--- Exercise input ---
- - -

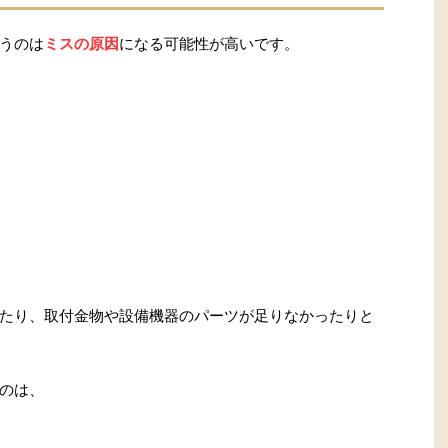
うのは
ミスの原因
になる可能性が高いです。
たり、取付金物や設備機器のパーツが足りなかったりと
のは、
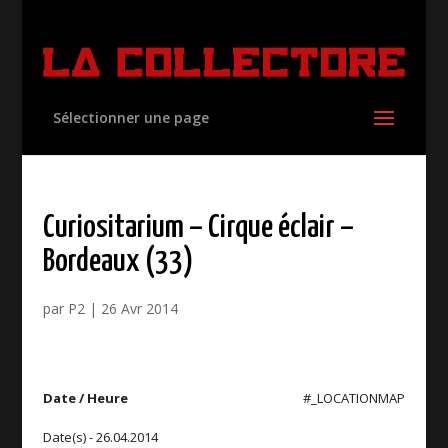
Sélectionner une page
Curiositarium – Cirque éclair –
Bordeaux (33)
par
P2
|
26 Avr 2014
Date / Heure
#_LOCATIONMAP
Date(s) - 26.04.2014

- - -

All pictures are to be dropped, and the records above returned exactly.

うのは
ミスの原因
になる可能性が高いです。
たり、取付金物や設備機器のパーツが足りなかったりと
のは、
Sélectionner une page
Curiositarium – Cirque éclair –
Bordeaux (33)
par
P2
|
26 Avr 2014
Date / Heure
#_LOCATIONMAP
Date(s) - 26.04.2014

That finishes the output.